Kini, setelah ia tahu semuanya,  melihat Jaime di ambang pintu, sesuatu terasa mengaduk-aduk perutnya.  Emosi yang sejak tadi tersulut, menjadi semakin berkobar.
“Ini, kan?” Aurora melempar pembatas-pembatas buku berbagai ukuran ke arah Jaime. Kertas-kertas itu melayang dan jatuh berserak di dekat kaki lelaki itu.
“Aku tak sudi tinggal di rumah yang kau tujukan pada kekasih gelapmu, Jaime!”
“Tidak ada kekasih gelap, Aurora—“
“Harusnya aku menuruti orangtuaku, bahwa lebih baik aku mengejar cita-citaku, daripada menyerahkan masa depanku kepadamu!”
“Aurora, kamu salah—“
“Ya aku salah! Aku salah telah memilih menikah denganmu!”
“Dengar aku.”
“Apa tidak cukup mata dan telingaku yang selama ini hanya tertuju padamu!” Aurora meledak.
Jaime menubruknya. Membawa Aurora ke dadanya. “Hanya ada kamu, oke!”
Aurora berusaha melepaskan diri. Tapi pelukan Jaime semakin kuat.
“Oke! Aku punya masa lalu, tapi aku memilih menikah denganmu. Berjanji pada Tuhan untuk terus bersamamu.

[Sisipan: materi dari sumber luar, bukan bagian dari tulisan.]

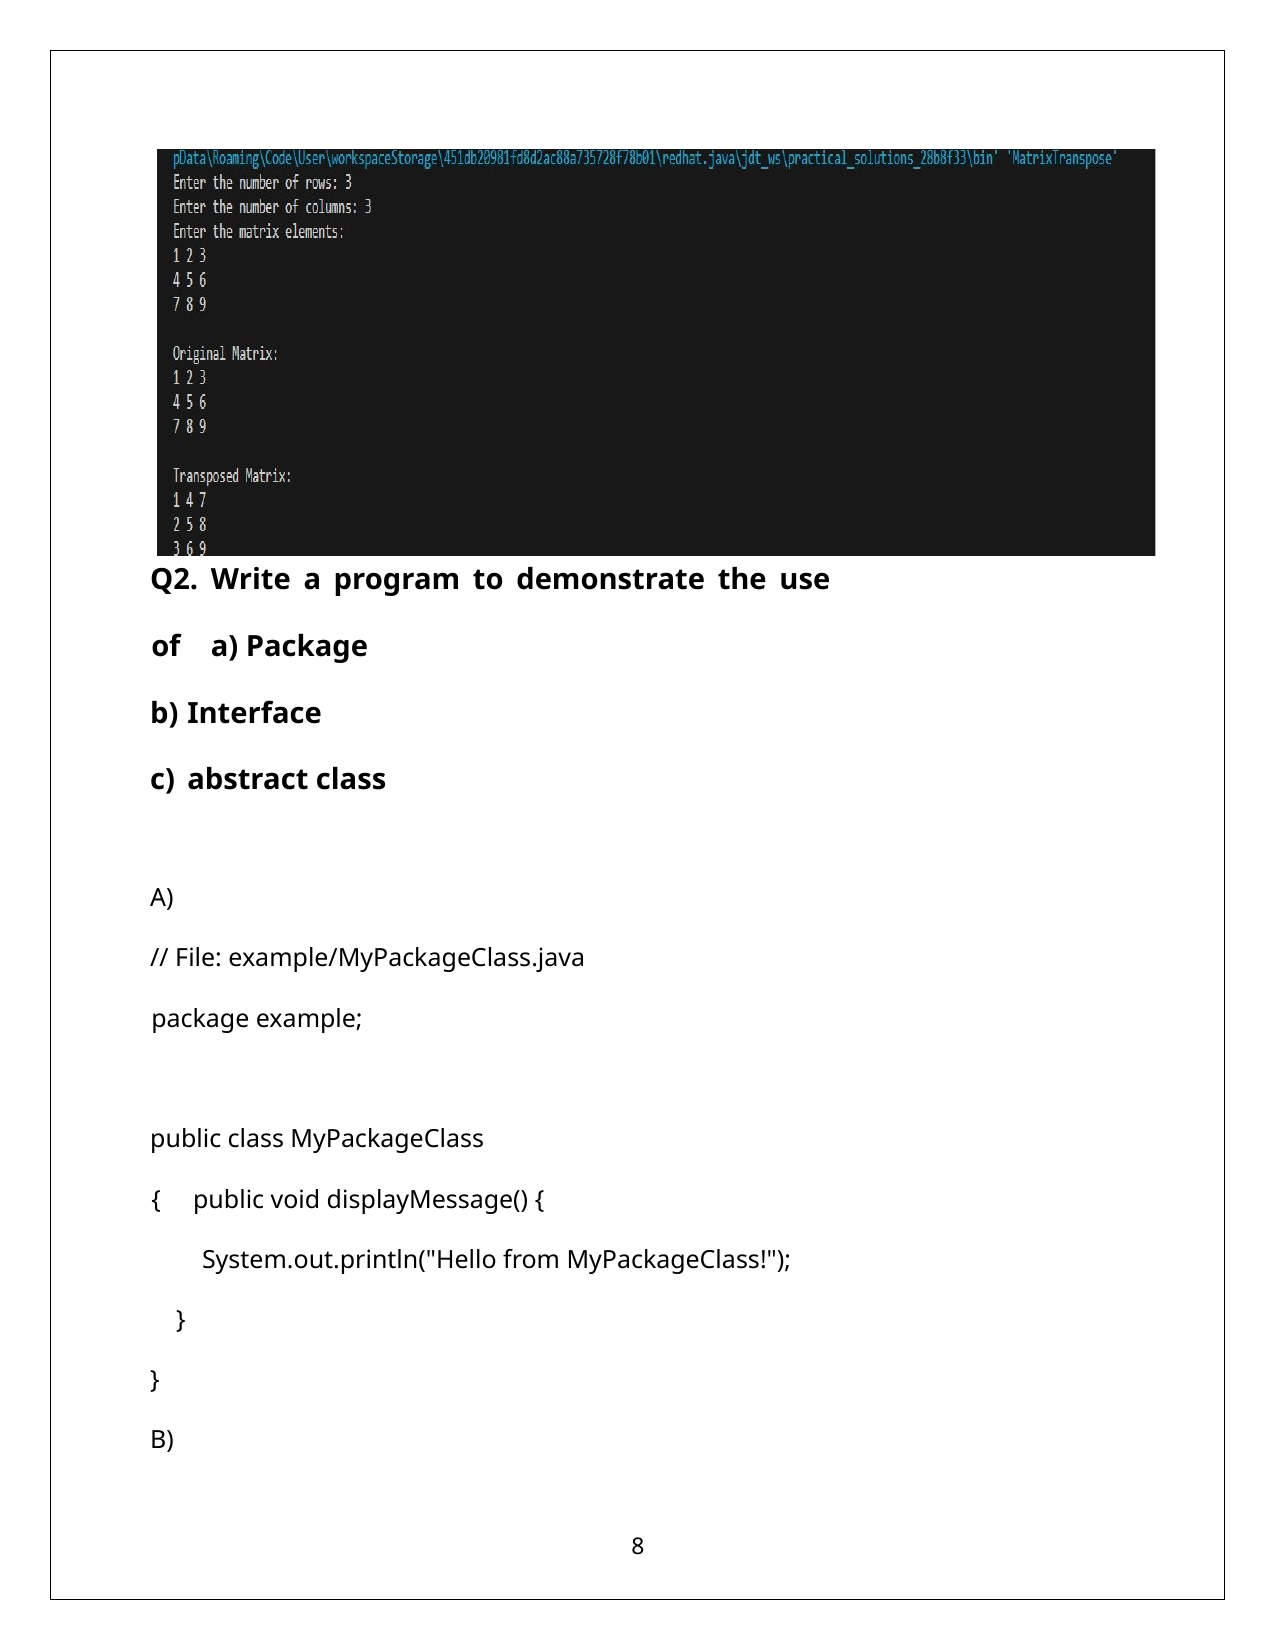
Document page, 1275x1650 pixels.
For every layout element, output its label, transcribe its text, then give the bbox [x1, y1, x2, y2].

text // File: example/MyPackageClass.java package example; [150, 940, 657, 1035]
text System.out.println("Hello from MyPackageClass!"); [150, 1242, 1147, 1276]
list Interface [150, 692, 1147, 732]
list abstract class [150, 758, 1147, 798]
picture [157, 149, 1156, 556]
text } [150, 1362, 1147, 1396]
text A) [150, 880, 1147, 914]
text Q2. Write a program to demonstrate the use of a) Package [150, 559, 831, 665]
text public class MyPackageClass { public void displayMessage() { [150, 1121, 552, 1215]
text } [150, 1302, 1147, 1336]
text B) [150, 1422, 1147, 1456]
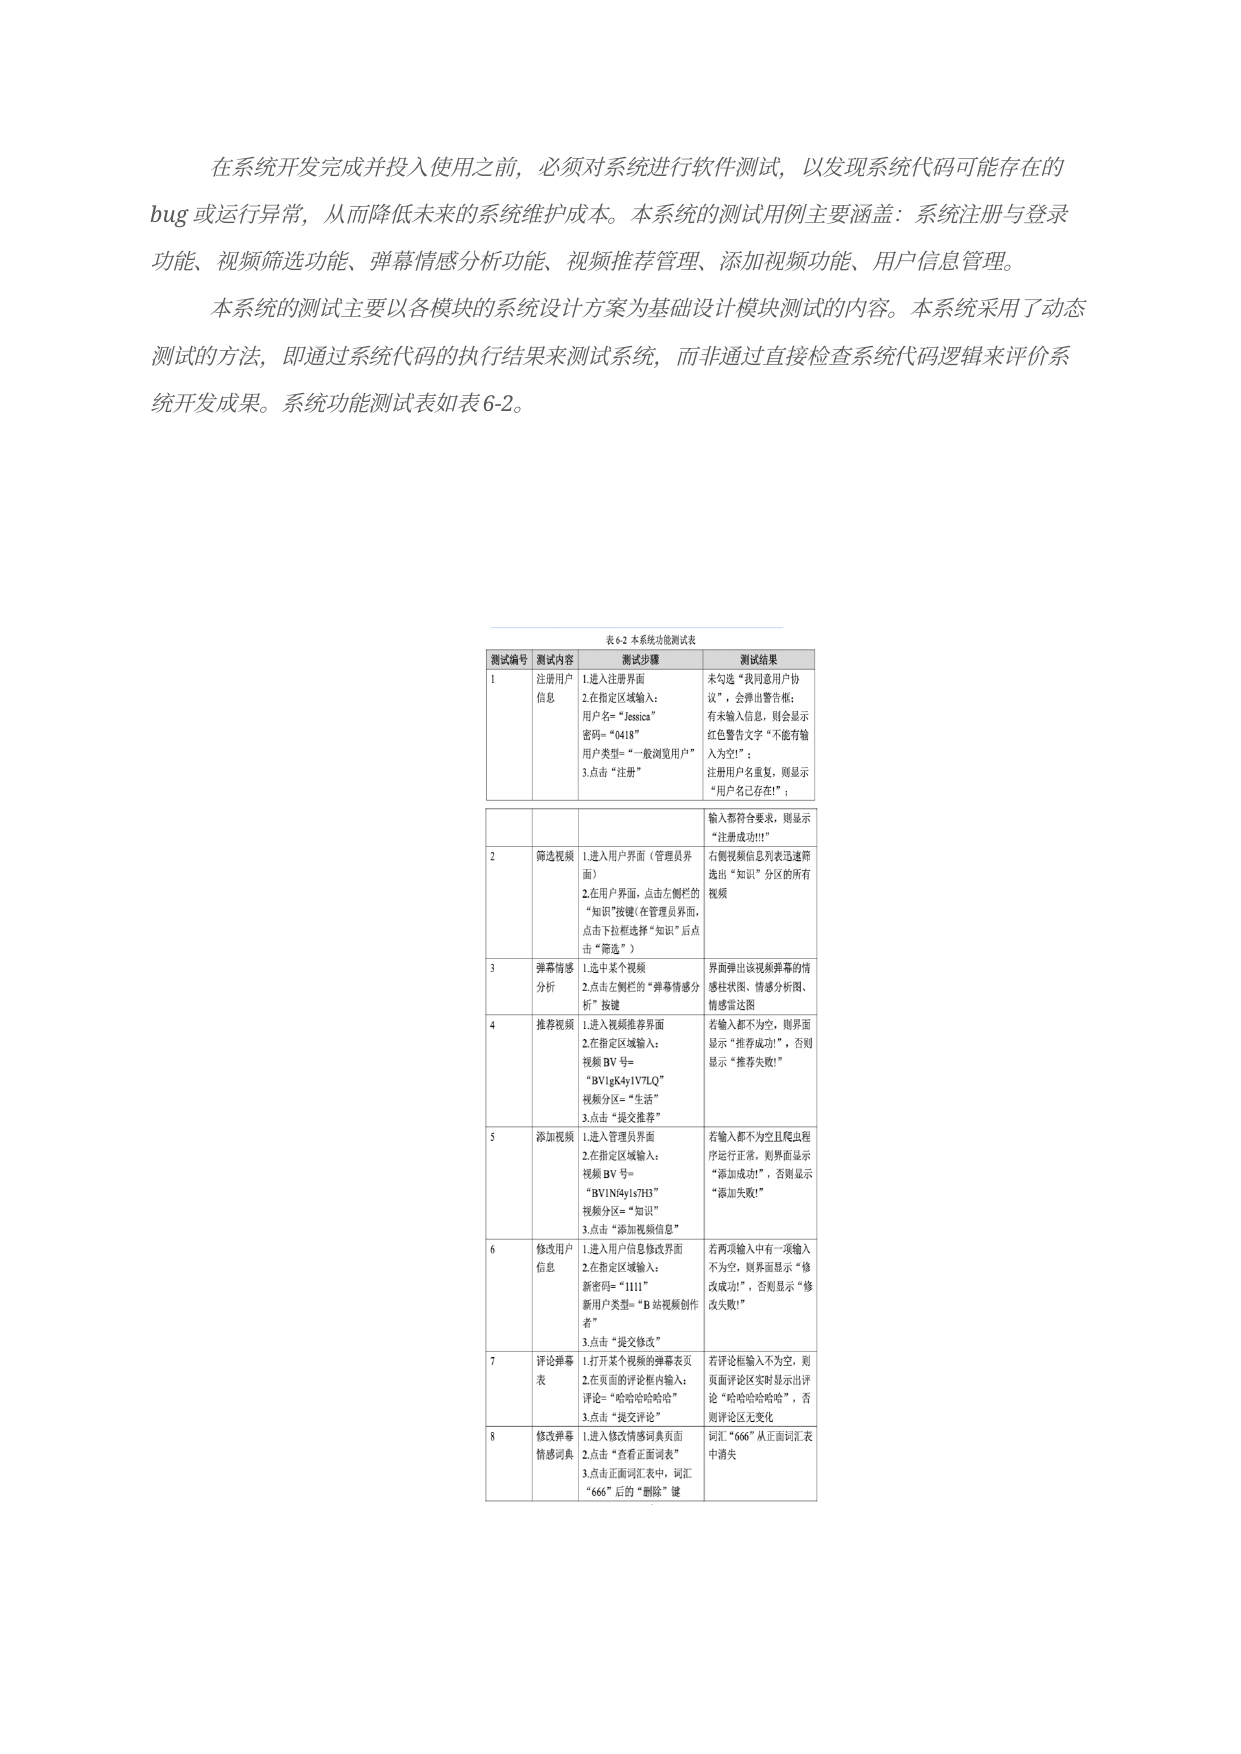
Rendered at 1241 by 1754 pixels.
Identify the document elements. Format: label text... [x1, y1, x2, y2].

text 在系统开发完成并投入使用之前，必须对系统进行软件测试，以发现系统代码可能存在的bug或运行异常，从而降低未来的系统维护成本。本系统的测试用例主要涵盖：系统注册与登录功能、视频筛选功能、弹幕情感分析功能、视频推荐管理、添加视频功能、用户信息管理。 [150, 150, 1090, 276]
picture [478, 627, 823, 1505]
text 本系统的测试主要以各模块的系统设计方案为基础设计模块测试的内容。本系统采用了动态测试的方法，即通过系统代码的执行结果来测试系统，而非通过直接检查系统代码逻辑来评价系统开发成果。系统功能测试表如表6-2。 [150, 292, 1090, 418]
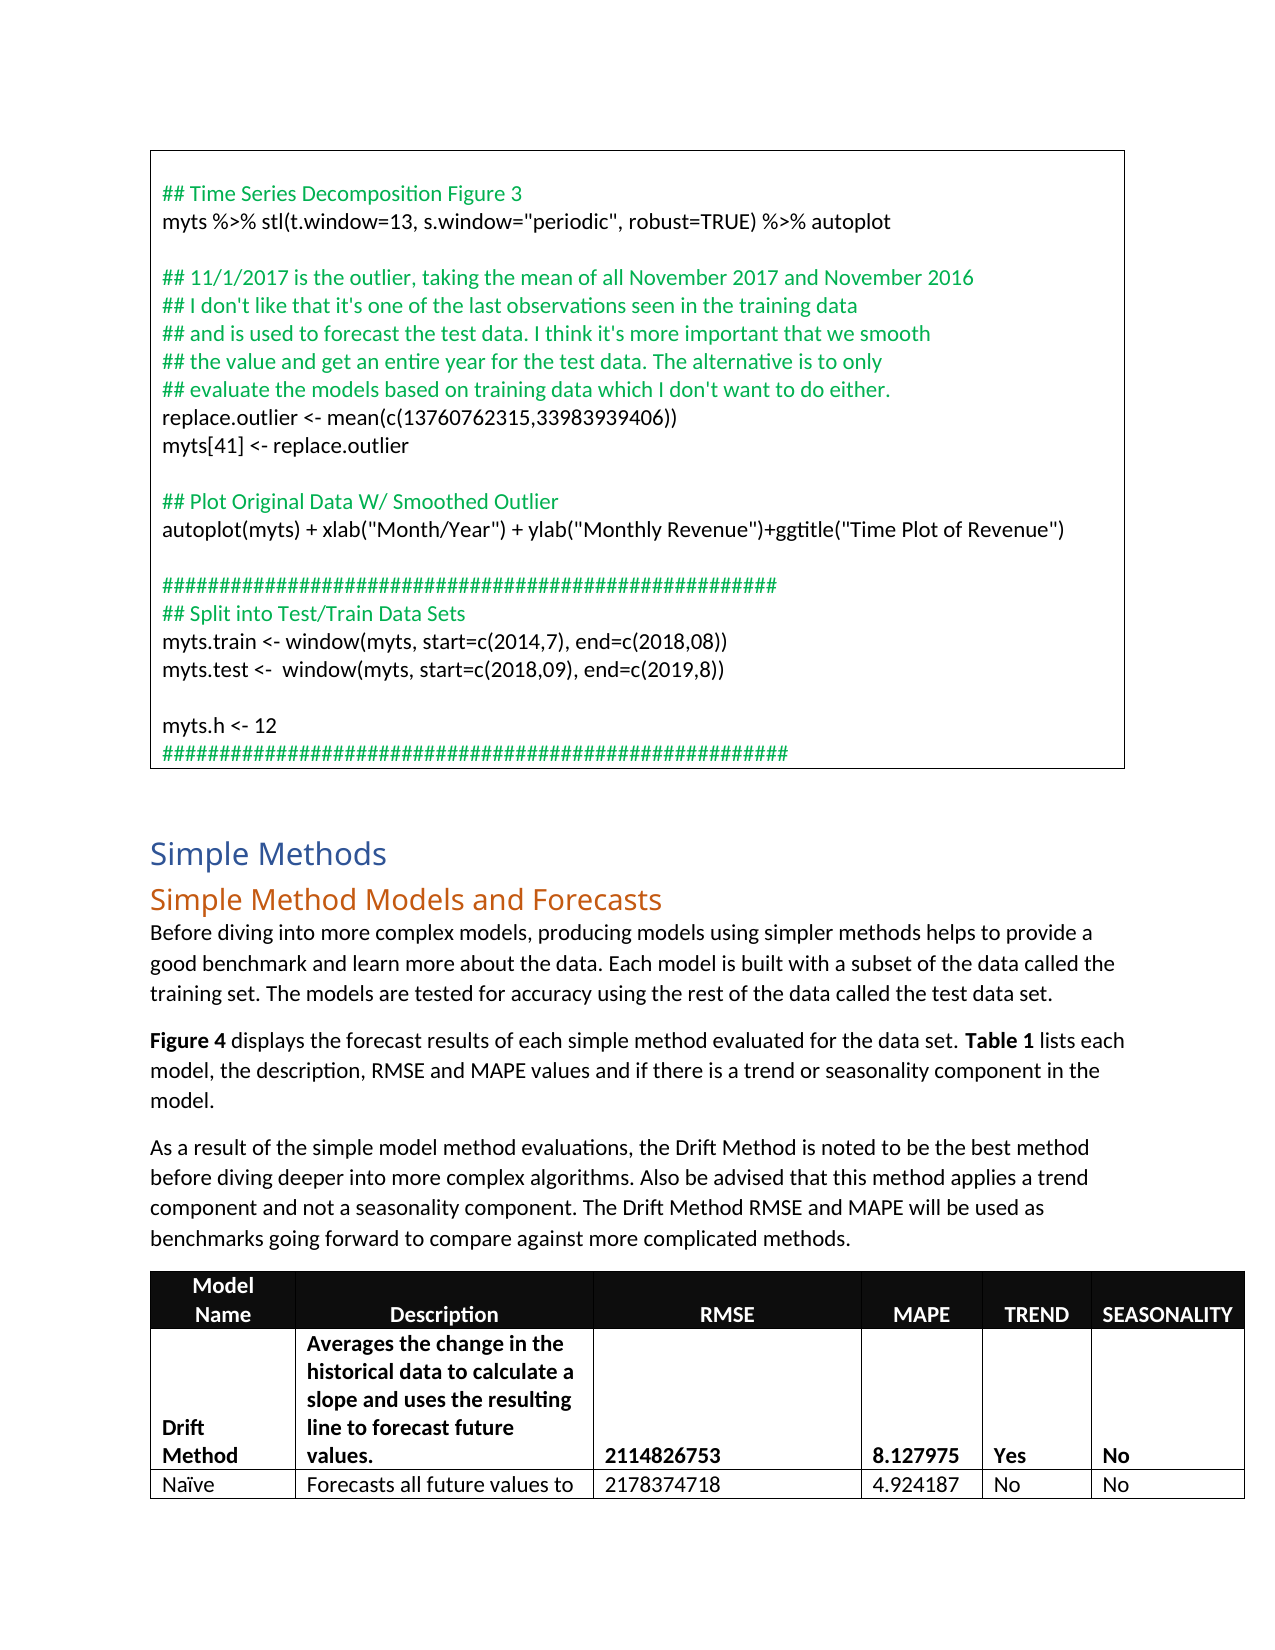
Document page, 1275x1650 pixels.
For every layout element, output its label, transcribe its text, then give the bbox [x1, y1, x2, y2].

table_cell No [1092, 1329, 1244, 1469]
table_cell Naïve Method [151, 1470, 295, 1498]
table_cell 2178374718 [594, 1470, 861, 1498]
table_cell 8.127975 [862, 1329, 982, 1469]
subtitle Simple Method Models and Forecasts [150, 879, 1125, 918]
text Before diving into more complex models, producing models using simpler methods helps to provide a good benchmark and learn more about the data. Each model is built with a subset of the data called the training set. The models are tested for accuracy using the rest of the data called the test data set. [150, 918, 1125, 1007]
table_cell 2114826753 [594, 1329, 861, 1469]
text Figure 4 displays the forecast results of each simple method evaluated for the data set. Table 1 lists each model, the description, RMSE and MAPE values and if there is a trend or seasonality component in the model. [150, 1026, 1125, 1114]
table_cell Yes [983, 1329, 1091, 1469]
table_header MAPE [862, 1272, 982, 1328]
subtitle Simple Methods [150, 832, 1125, 875]
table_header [151, 151, 1124, 767]
table_header Model Name [151, 1272, 295, 1328]
table_header TREND [983, 1272, 1091, 1328]
text As a result of the simple model method evaluations, the Drift Method is noted to be the best method before diving deeper into more complex algorithms. Also be advised that this method applies a trend component and not a seasonality component. The Drift Method RMSE and MAPE will be used as benchmarks going forward to compare against more complicated methods. [150, 1133, 1125, 1252]
table_cell Drift Method [151, 1329, 295, 1469]
table_cell No [983, 1470, 1091, 1498]
table_header SEASONALITY [1092, 1272, 1244, 1328]
table_header RMSE [594, 1272, 861, 1328]
table_cell Averages the change in the historical data to calculate a slope and uses the resulting line to forecast future values. [296, 1329, 593, 1469]
table_header Description [296, 1272, 593, 1328]
table_cell 4.924187 [862, 1470, 982, 1498]
table_cell No [1092, 1470, 1244, 1498]
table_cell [296, 1470, 593, 1498]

Apa itu tidak cukup, Aurora?”
“Kau memang bersamaku, tapi kau terus membawa kenanganmu dengan wanita itu, Jaime!” Suara Aurora meninggi.
“Sudah kubilang, jangan bongkar barang-barangku. Karena kau pasti salah paham.”
“Kau tidak pernah cerita padaku. Tidak terbuka tentang semua ini, Jaime.” Aurora mulai terisak.
“Aku tak suka mengungkit masa lalu.”
“Tapi ini rumah impian masa lalumu kan?”
“Jangan mempermasalahkan hal-hal yang sepele, oke!”
Aurora benar-benar melepaskan diri dari pelukan Jaime. “Sepele?” Matanya menatap tajam. “Kau bilang ini sepele?” Ada genangan air yang siap jatuh. Tapi ia buru-buru mengusapnya dengan kasar. “Kita berpisah, atau kau mengubah jendela-jendela rumah ini?”
“Jangan seperti anak kecil, Aurora!”
“Aku memang anak kecil. Aku tak takut untuk memilih hidup bersamamu. Sekarang aku juga tak takut jika harus berpisah denganmu!”
Aurora berlari ke kamar. Dia menarik koper dengan asal. Membuka lemari dengan kasar dan meraup bajunya sembarangan. Aurora memejam ketika air matanya luruh. Rahangnya mengeras. Pundaknya terguncang-guncang.
Setelah Aurora mengorbankan sekolahnya demi Jaime, dia harus dihadapkan pada pilihan. Mengakhiri pernikahan dengan janin di kandungannya. Atau meneruskan hidup bersama lelaki yang menyimpan nama wanita lain di hatinya?
“Aku akan mengubah jendela rumah ini.” Sebuah lengan kokoh merengkuhnya dari belakang. “Aku minta maaf, Sayang.”
Aurora tak bergerak.
“Semua orang punya masa lalu. Tapi kita hidup untuk masa depan. Jangankan hanya tentang jendela, bahkan, kalau kau ingin kita meninggalkan rumah ini, aku tidak keberatan.”
Aurora ingin sepenuhnya percaya. Tapi semakin Jaime banyak berkata, dia justru merasa kalau kalimat itu hanya untuk menghiburnya saja.
“Aku minta maaf?” suara Jaime memohon.
Aurora masih tidak menjawab. Pandangannya menerobos ke luar jendela kamarnya. Dalam kepalanya, dia menyaksikan siluet dirinya, berdiri sendiri di persimpangan jalan yang sama-sama terjal.[]

*Catatan Kecil
 
Dulu, Kak Rendra pernah mengatakan, "20 ide pertama yang kita buat itu sudah sering dipikirkan orang lain. Jadi buang 20 ide pertama dan buat daftar ke 21 dan seterusnya."
Saya terapkan tips itu untuk cerpen 'Jendela-Jendela'.
Alhamdulillah, berjodoh dengan Genie.
Ditulis tahun 2015, dikirim tanggal 9 Februari 2017 dan dimuat Maret 2017.

3 komentar:

Related Posts Plugin for WordPress, Blogger...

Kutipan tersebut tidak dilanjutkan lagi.